[Chart interpretation exercises]
/---
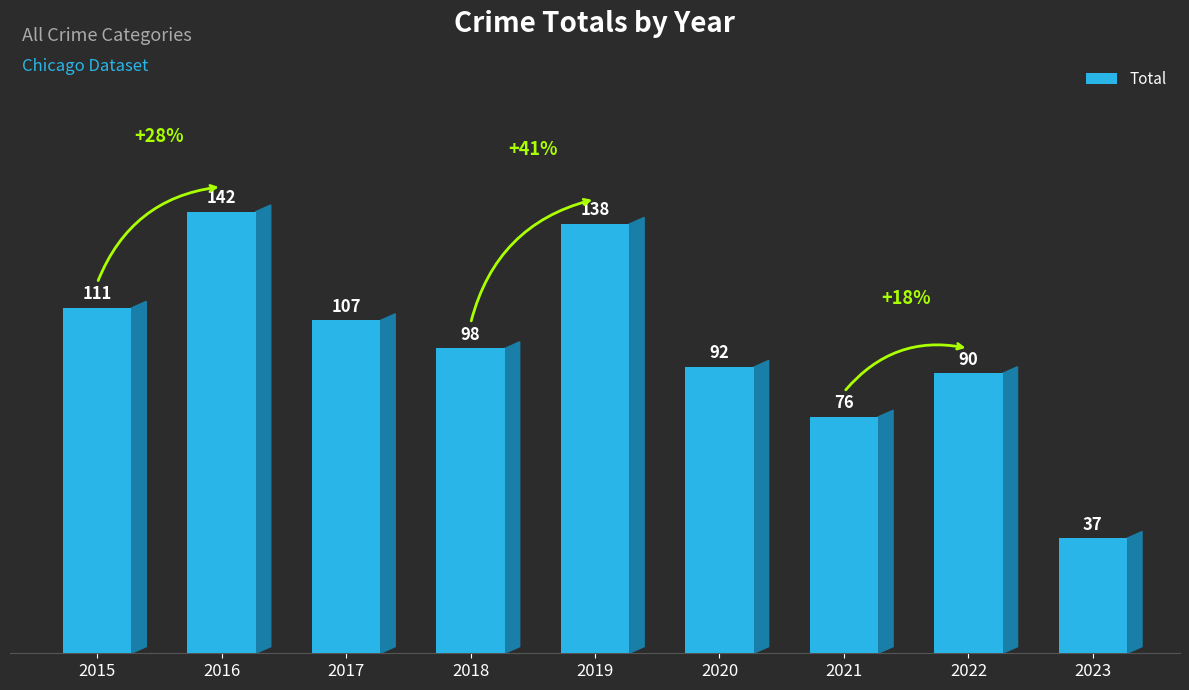

Reading left to right, extract all data points from this chart.

2015=111	2016=142	2017=107	2018=98	2019=138	2020=92	2021=76	2022=90	2023=37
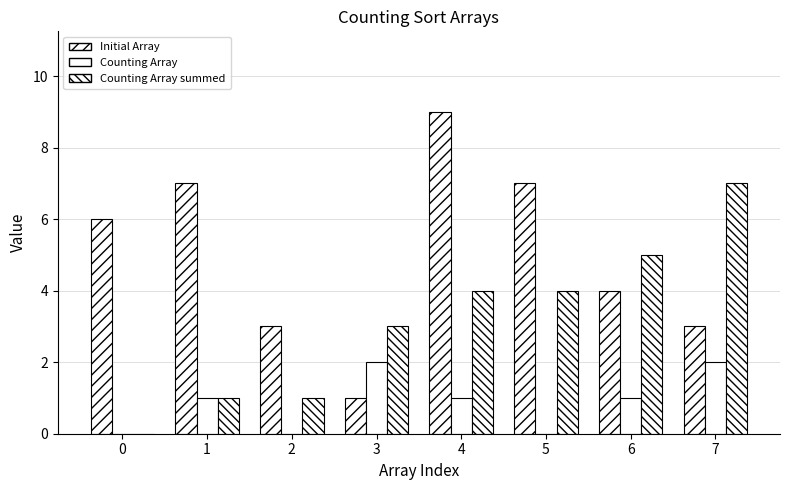

Are the bars horizontal?

No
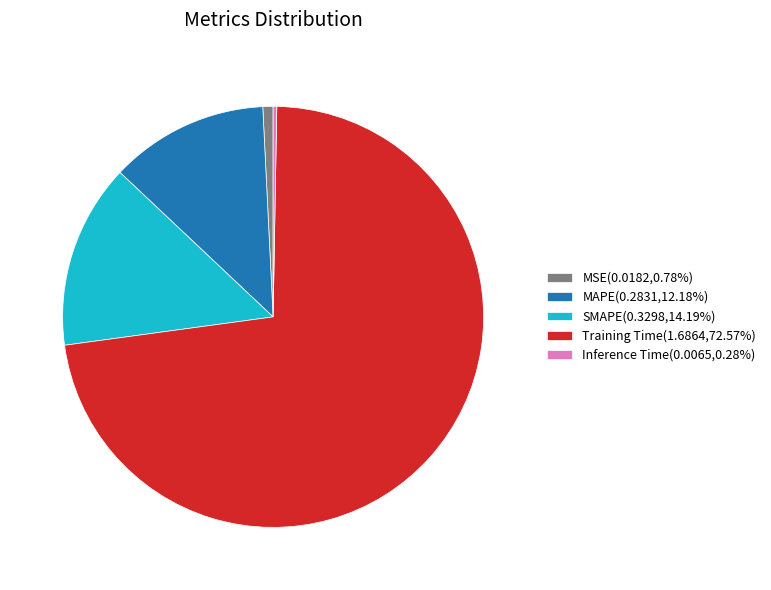

Do Inference Time and SMAPE together represent more than half of the pie?

No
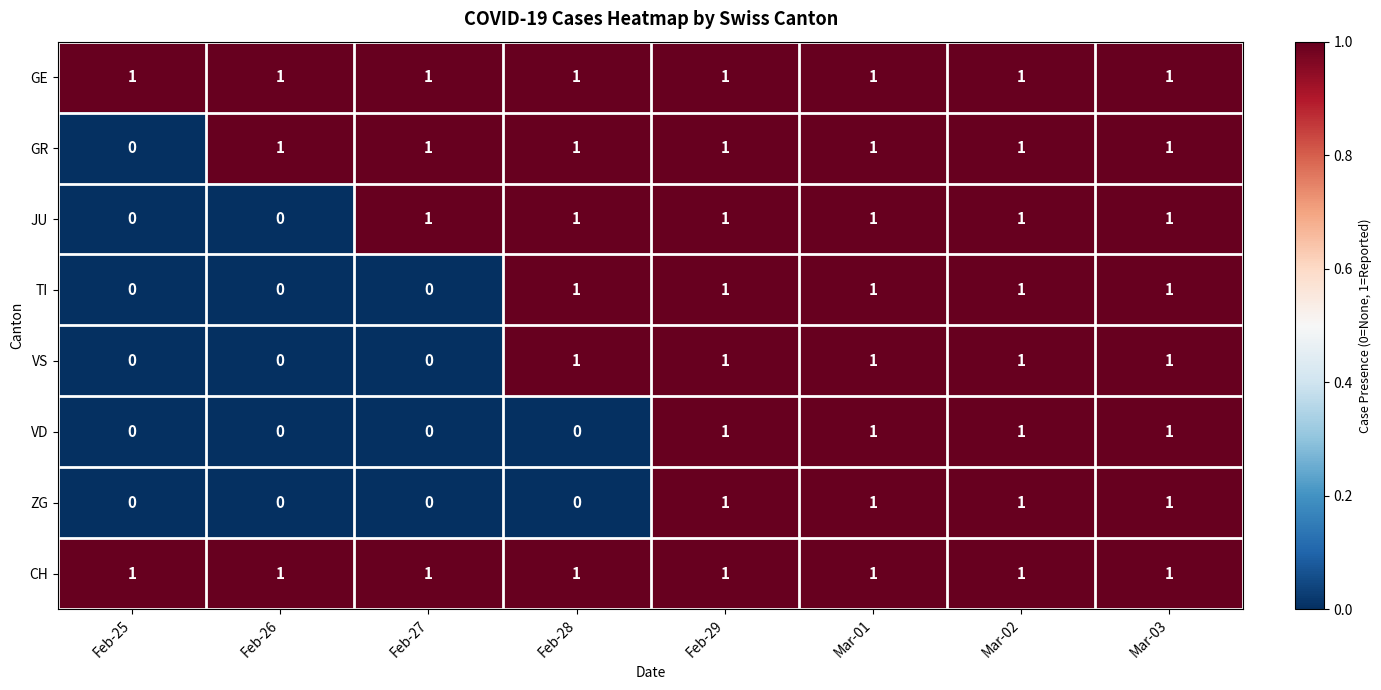

At how many categories does at least one series exceed 0?

8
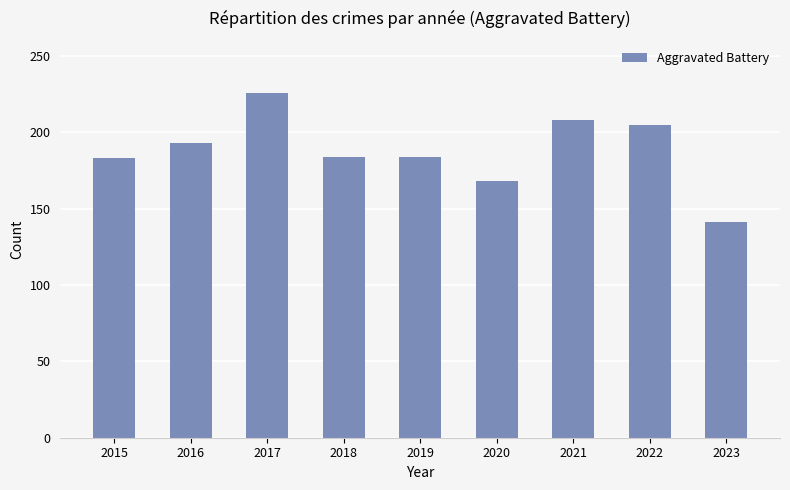

What is the value of the 5th bar from the left?

184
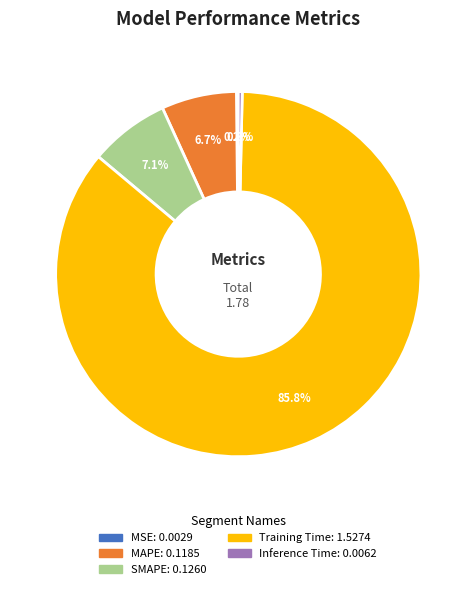

What portion of the pie excludes Inference Time?

99.7%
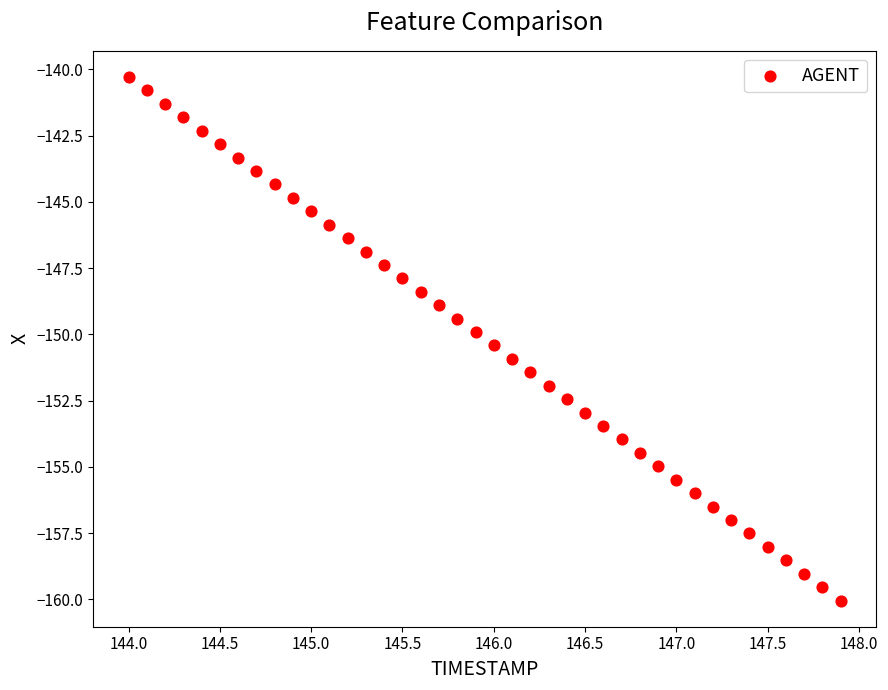

What is the range of Y values (max minus min)?

19.8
\---
» **Assignment**: Copy every row above word for word, leaving out the pictures.

» **Answer box**:
Reading left to right, extract all data points from this chart.

2015=111	2016=142	2017=107	2018=98	2019=138	2020=92	2021=76	2022=90	2023=37

Are the bars horizontal?

No

Do Inference Time and SMAPE together represent more than half of the pie?

No

At how many categories does at least one series exceed 0?

8

What is the value of the 5th bar from the left?

184

What portion of the pie excludes Inference Time?

99.7%

What is the range of Y values (max minus min)?

19.8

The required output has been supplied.